According to the news report by Bloomberg, Alphabet Inc.’s search giant, Google has shot down France’s privacy watchdog’s efforts to globalize the right to be forgotten. Google told European Union judges that the French regulator was “out on a limb”.
During a hearing at the European Union’s Court of Justice, Google stated unequivocally that expanding the scope of the right to be forgotten to global levels was “unenvisagable”. According to Google this kind of a move would interfere with people’s rights to the freedom of expression as well as information and would also lead to continuous conflicts with other countries that did not recognize the right to be forgotten.
This hearing was held at Luxembourg on Tuesday, and the French lawyer representing Google during this hearing, Patrice Spinosi, told the panel of 15 judges that the French privacy watchdog, the CNIL’s approach to global delisting seemed to lack any justification or evidence. Spinosi also stated that this demand by the CNIL was in complete contrast to other recent judgements.
This latest hearing by the EU’s Court of Justice will help clarify the terms of the court’s historic ruling in 2014, when Google was forced to remove links related to information about people if it was outdated or irrelevant.
Currently, Google removes all such links all across the European Union. Since 2016, the company also began restricting access to this type of information on non-European Union Google sites if that information is accessed from an EU country where the person whose information it concerns is based.
The EU has already mandated that Google delete about 2.7 million links to websites, however, the American company has agreed to delete less than half of them. This is led to people who are unhappy with Google’s refusal to remove certain links to file complaints with privacy regulators in Europe.
According to the CNIL’s lawyer Jean Lessi, the right to have his or her information delisted is a breath of fresh air for the person concerned. Lessi also went on to argue that Google’s policy with regard to this matter didn’t infringe on a person’s fundamental right. All it did was reduce accessibility.
Lessi went on to defend why CNIL was looking at making the right to be forgotten a global mandate. According to Lessi, such rights should not just be limited to the EU since that would make them dead rights.
Google’s arguments were surprisingly supported by many newspapers, which have been frequently embroiled in battles with the tech giant on other issues. According to the World Association of Newspapers and News Publishers, by removing links globally, too much power was being given to private companies such as Google to decide what news should be shared with the public.
The association also stated that as it is, most newspapers got a large number of requests on a daily basis, asking for information to be removed from online archives. These requests cite the right to be forgotten as their reason.

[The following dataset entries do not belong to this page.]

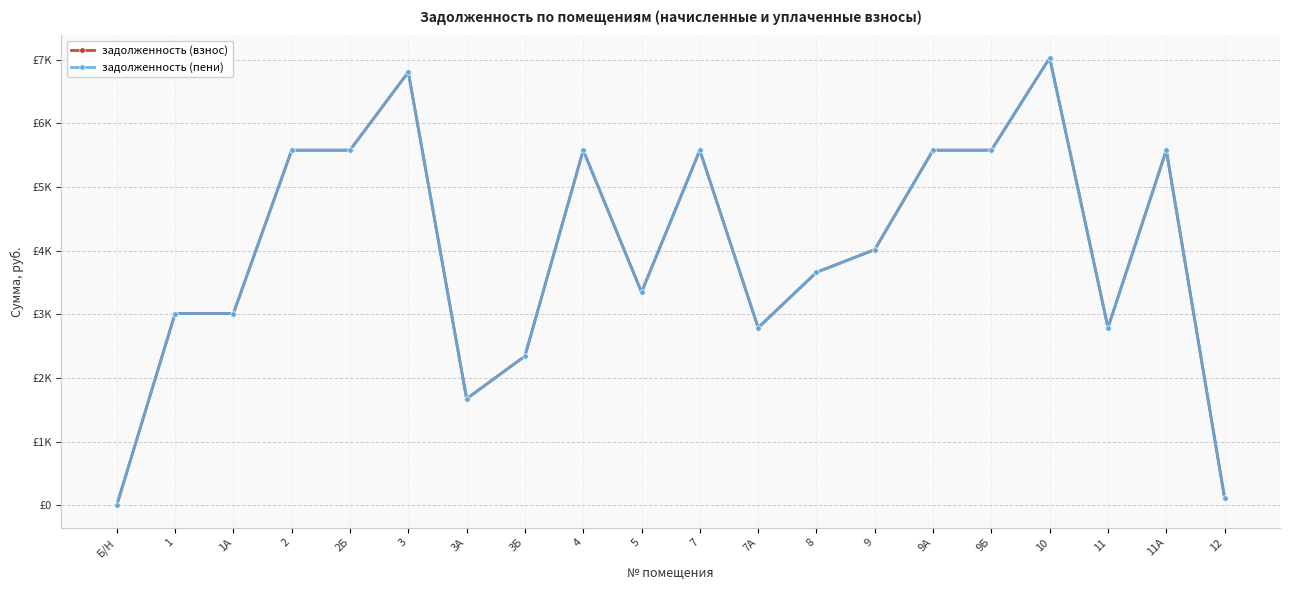

Which series has the largest total across all categories?

задолженность (взнос)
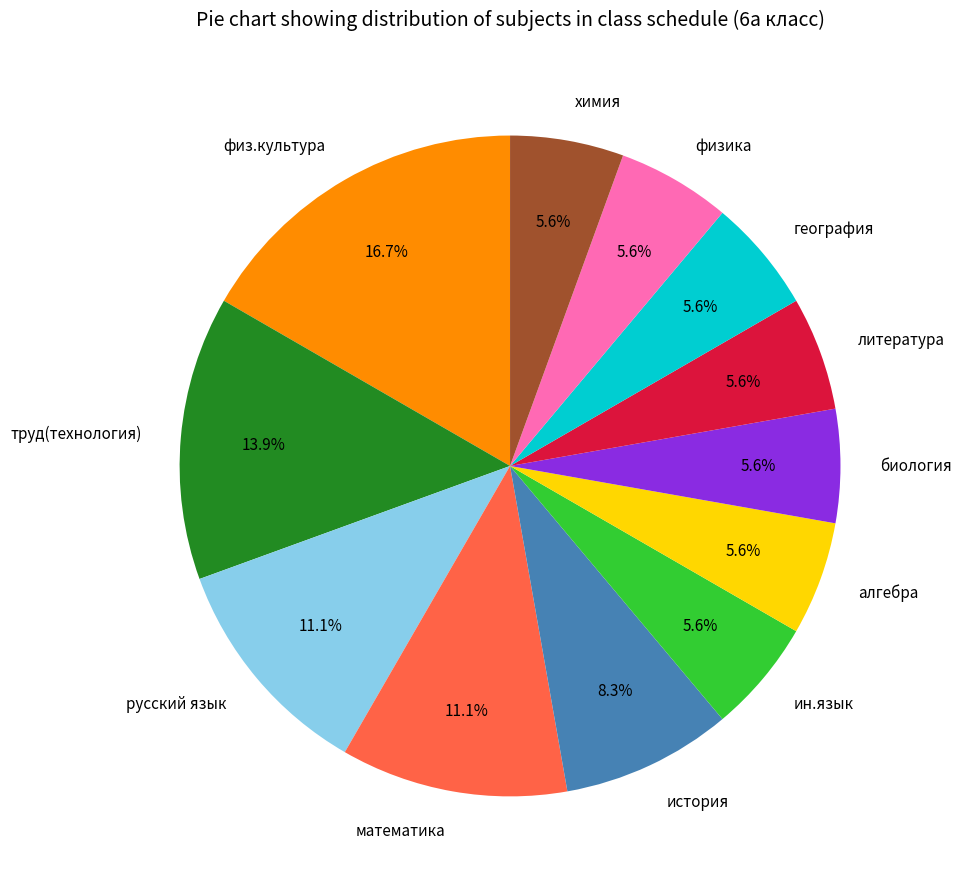

Which category has the biggest portion of the pie?

физ.культура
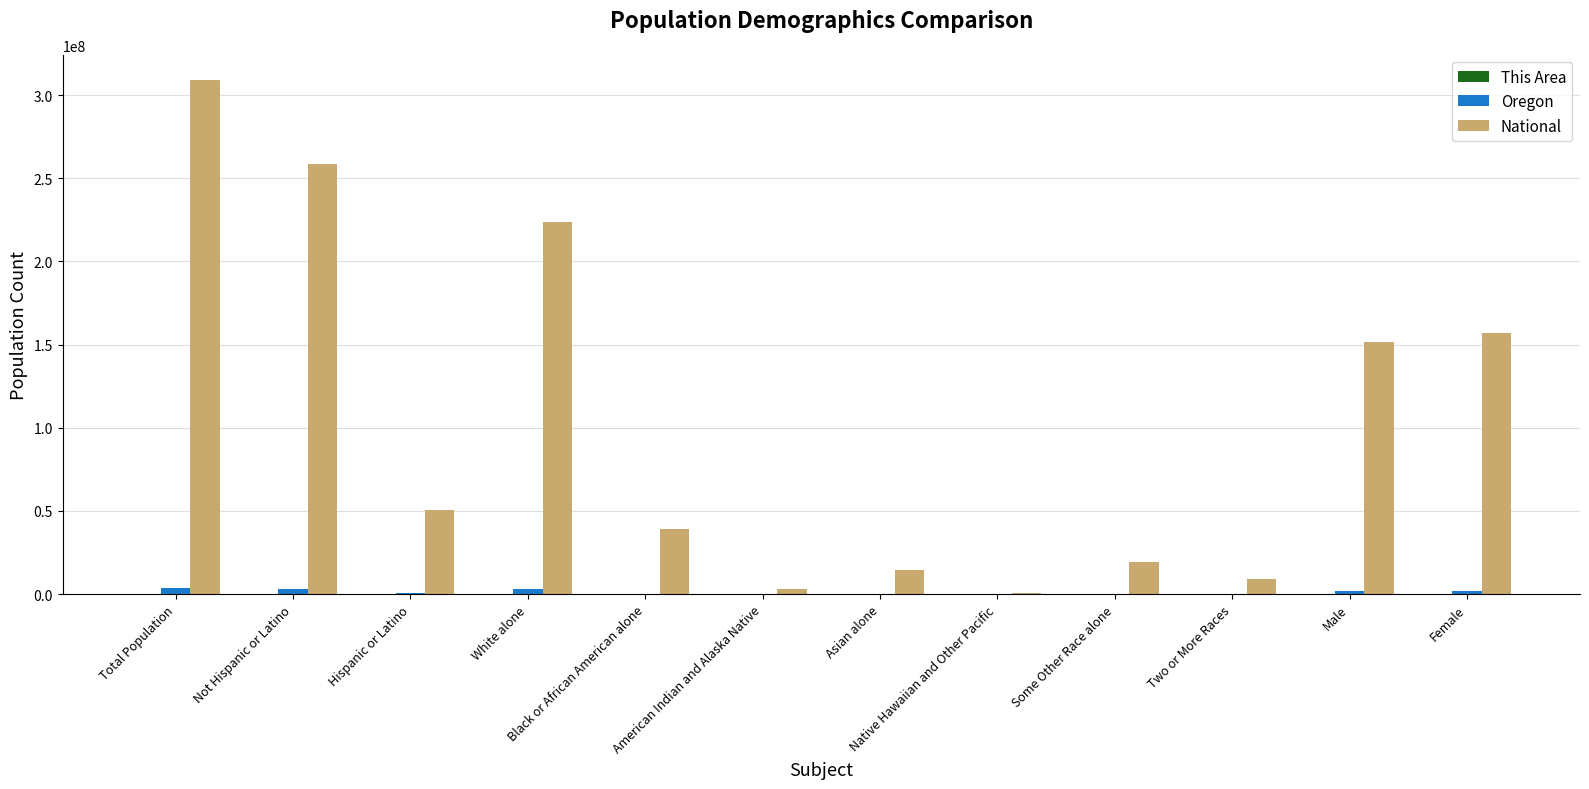

The National series shows 82323389 at Not Hispanic or Latino. True or false?

False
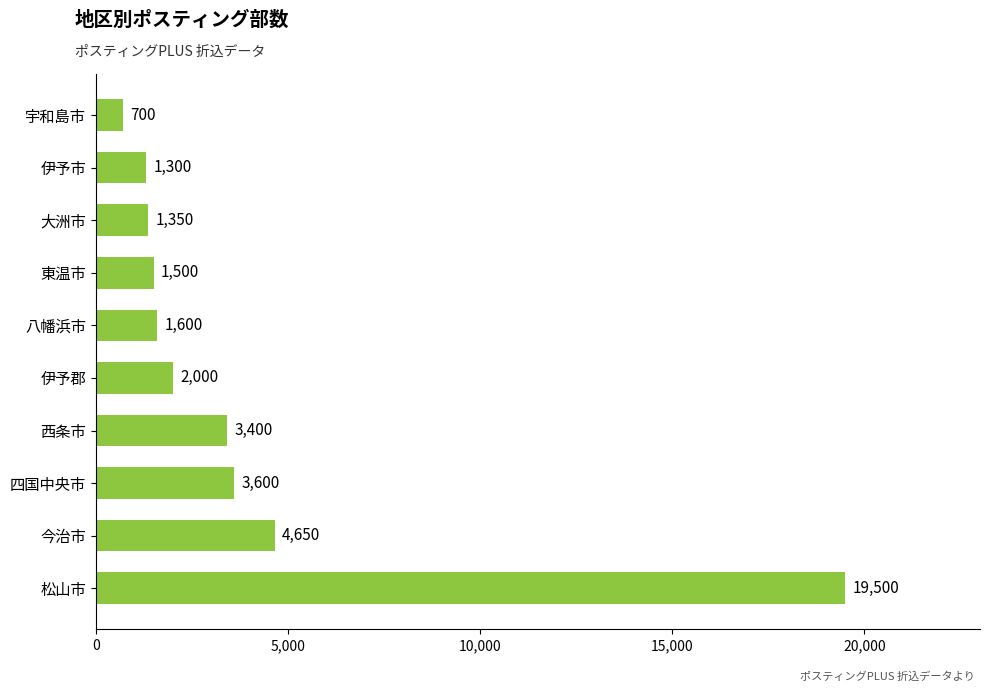

Reading top to bottom, transcribe all the data shown in this chart.

700	1300	1350	1500	1600	2000	3400	3600	4650	19500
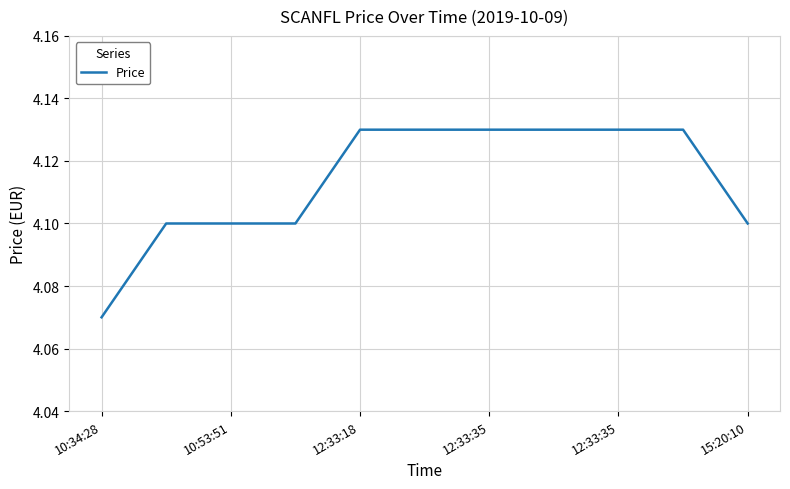

Which label corresponds to the smallest value in the chart?

10:34:28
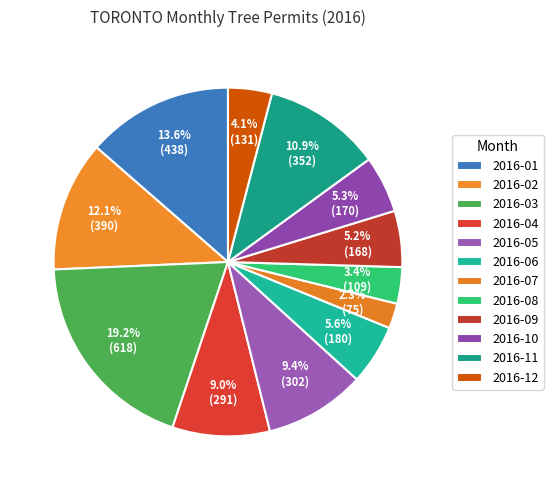

Is there any slice that represents more than half of the pie?

No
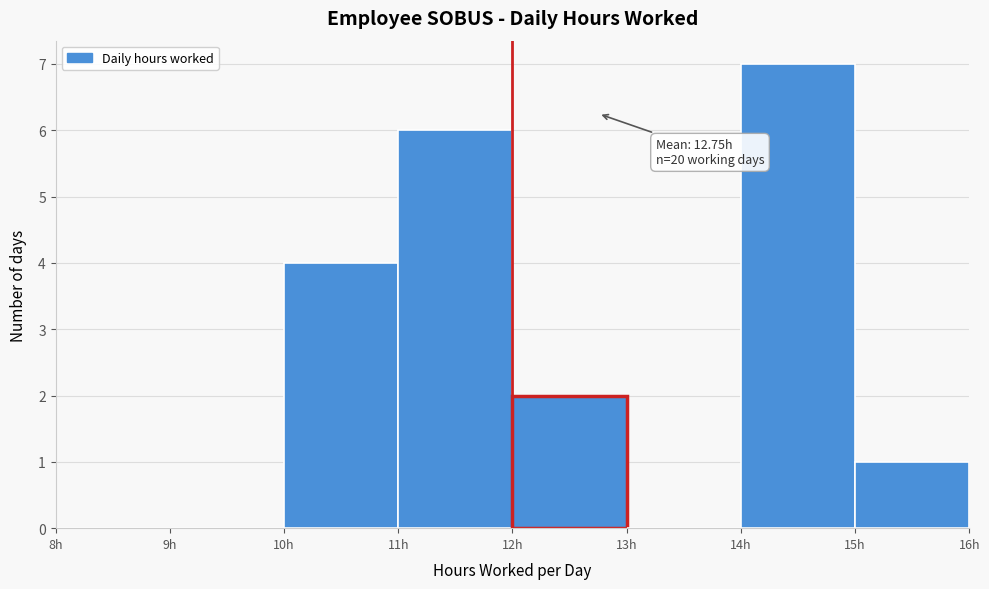

Over which range of the x-axis is the bar tallest?

14 to 15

Google was not the only company to protest this demand by the French regulator. Microsoft Corp. as well as groups such as the Wikipedia Foundation and the Internet Freedom Foundation also showed up at court to protest this demand. There was also legal representation from France, Greece, Ireland, Poland and Austria, arguing either for or against this proposal. There was, however, no representation from the UK.
A lawyer for the European Commission, Antoine Buchet stated that the key aim of their hearing was to ensure that there was equal protection for all countries of the EU.